LangChain & LangGraph 组件

from langchain_nebius import ChatNebius # Nebius LLM 封装器
from langchain_tavily import TavilySearch # Tavily 搜索工具集成
from langchain_core.prompts import ChatPromptTemplate # 用于组织提示词
from langgraph.graph import StateGraph, END # 构建状态机图
from langgraph.prebuilt import ToolNode, tools_condition # 预置的节点与条件

便于更好地输出结果

from rich.console import Console # 终端样式化输出
from rich.markdown import Markdown # 在终端渲染 Markdown
为了作为演示，我还接了Tavily API做实时搜索，避免智能体被训练数据的时效性限制住。每月1000次调用的免费额度已经够用了了。

环境变量这样配：

Nebius LLM 的 API key（用于 ChatNebius）

NEBIUS_API_KEY="your_nebius_api_key_here"

LangSmith（LangChain 观测/遥测平台）的 API key

LANGCHAIN_API_KEY="your_langsmith_api_key_here"

Tavily 搜索工具（用于 TavilySearch 集成）的 API key

TAVILY_API_KEY="your_tavily_api_key_here"
加载和验证：

load_dotenv() # 加载环境变量

启用 LangSmith 跟踪以便监控/调试

os.environ["LANGCHAIN_TRACING_V2"] = "true"
os.environ["LANGCHAIN_PROJECT"] = "Implementing 17 Agentic Architectures" # 用于分组轨迹的项目名

校验所需的 API key 是否齐全

for key in ["NEBIUS_API_KEY", "LANGCHAIN_API_KEY", "TAVILY_API_KEY"]:
if not os.environ.get(key): # 若环境变量中未找到
print(f"{key} not found. Please create a .env file and set it.")
反思架构（Reflection）
反思可能是智能体工作流里最基础也最实用的模式。核心思路就是让智能体"退一步看自己的输出，然后想办法改进"。

这个模式特别适合那种对结果质量要求很高的场景，比如生成复杂代码、写技术文档什么的。如果只给个草稿通常质量都不好，所以需要这个模式。

流程非常简单：

生成（Generate）：基于用户需求先出个初版

批判（Critique）：切换视角，从代码审查员的角度挑毛病

精炼（Refine）：基于批评意见，输出改进版本

实现上用Pydantic模型来约束LLM的输出格式，这样多步骤之间的数据传递会更稳定：

class DraftCode(BaseModel):
"""Schema for the initial code draft generated by the agent."""
code: str = Field(description="The Python code generated to solve the user's request.") # 原始草稿
explanation: str = Field(description="A brief explanation of how the code works.") # 推理说明

class Critique(BaseModel):
"""Schema for the self-critique of the generated code."""
has_errors: bool = Field(description="Does the code have any potential bugs or logical errors?") # 错误排查
is_efficient: bool = Field(description="Is the code written in an efficient and optimal way?") # 性能/最佳实践检查
suggested_improvements: List[str] = Field(description="Specific, actionable suggestions for improving the code.") # 具体改进建议
critique_summary: str = Field(description="A summary of the critique.") # 评审概述

class RefinedCode(BaseModel):
"""Schema for the final, refined code after incorporating the critique."""
refined_code: str = Field(description="The final, improved Python code.") # 打磨后的版本
refinement_summary: str = Field(description="A summary of the changes made based on the critique.") # 修改说明
Critique这个模型设计得比较巧妙，它强制智能体必须从错误检查、效率评估等具体维度来审视代码，而不是泛泛地说"看起来还行"，这样保证了检查的质量。

生成器节点就是标准的prompt调用：

def generator_node(state):
"""Generates the initial draft of the code."""
console.print("--- 1. Generating Initial Draft ---")

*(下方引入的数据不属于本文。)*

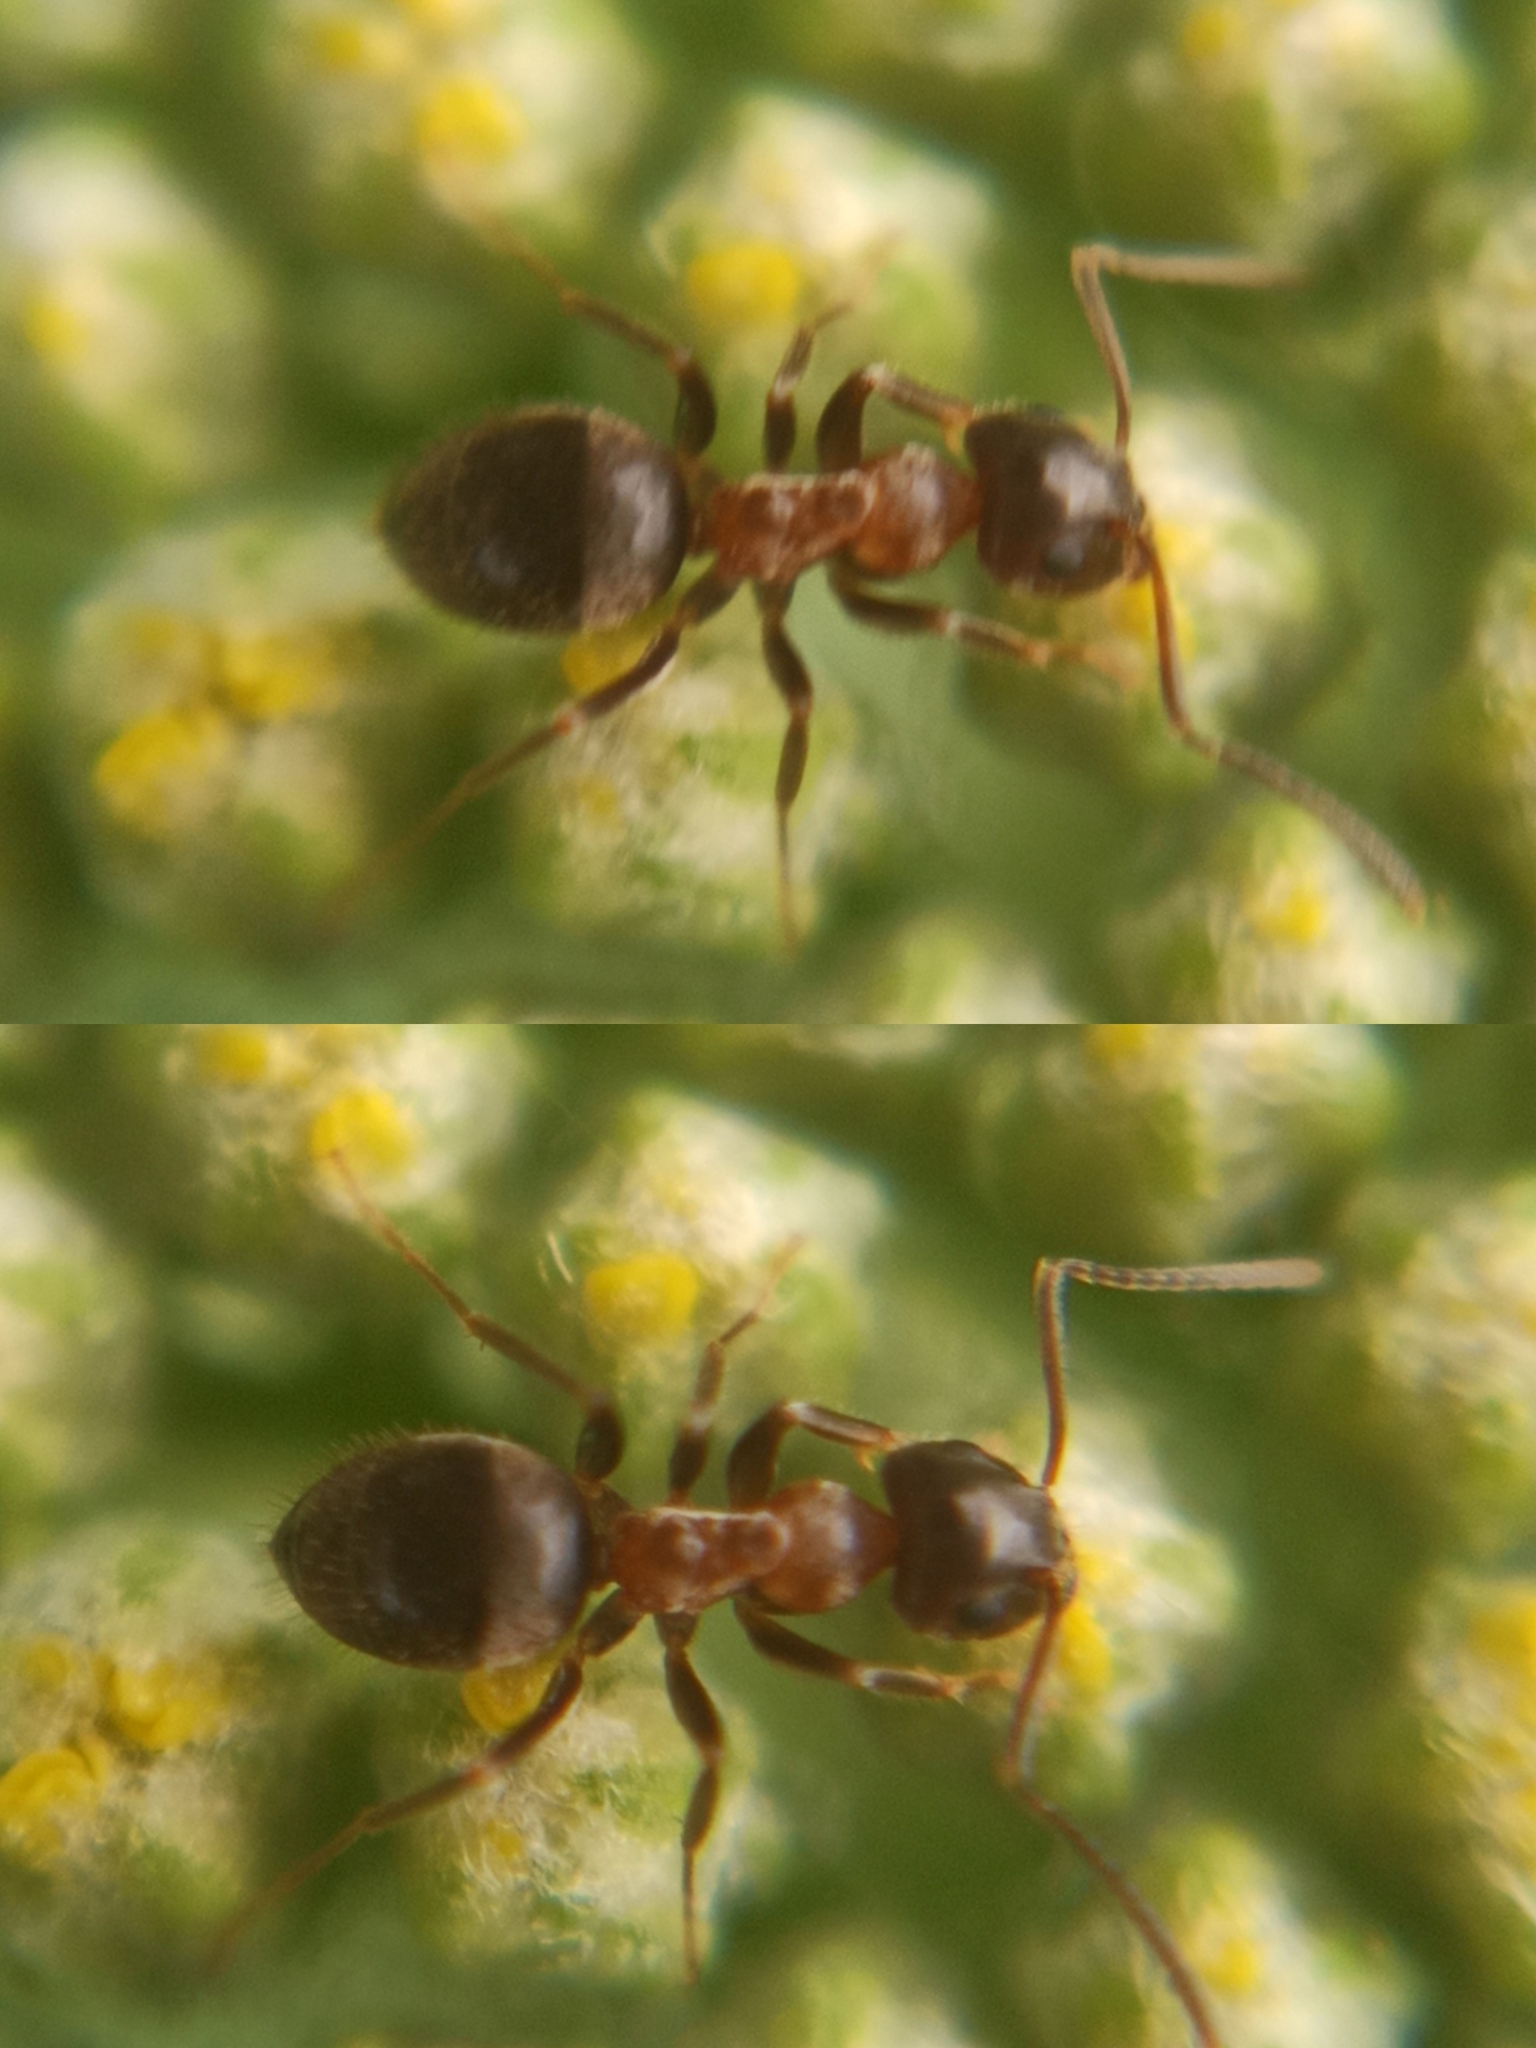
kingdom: Animalia
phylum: Arthropoda
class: Insecta
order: Hymenoptera
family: Formicidae
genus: Lasius
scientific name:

# 初始化 LLM，并让其输出结构化 DraftCode 对象  
generator_llm = llm.with_structured_output(DraftCode)  

prompt = f"""You are an expert Python programmer. Write a Python function to solve the following request.  
Provide a simple, clear implementation and an explanation.  

Request: {state['user_request']}  
"""  

draft = generator_llm.invoke(prompt)  
return {"draft": draft.model_dump()}

批评节点是这个架构的核心，它让智能体作为"资深开发者"来审视自己刚写的代码：

def critic_node(state):
"""Critiques the generated code for errors and inefficiencies."""
console.print("--- 2. Critiquing Draft ---")

# 初始化 LLM，并让其输出结构化 Critique 对象  
critic_llm = llm.with_structured_output(Critique)  

code_to_critique = state['draft']['code']  

prompt = f"""You are an expert code reviewer and senior Python developer. Your task is to perform a thorough critique of the following code.  

Analyze the code for:  
1.  **Bugs and Errors:** Are there any potential runtime errors, logical flaws, or edge cases that are not handled?  
2.  **Efficiency and Best Practices:** Is this the most efficient way to solve the problem? Does it follow standard Python conventions (PEP 8)?  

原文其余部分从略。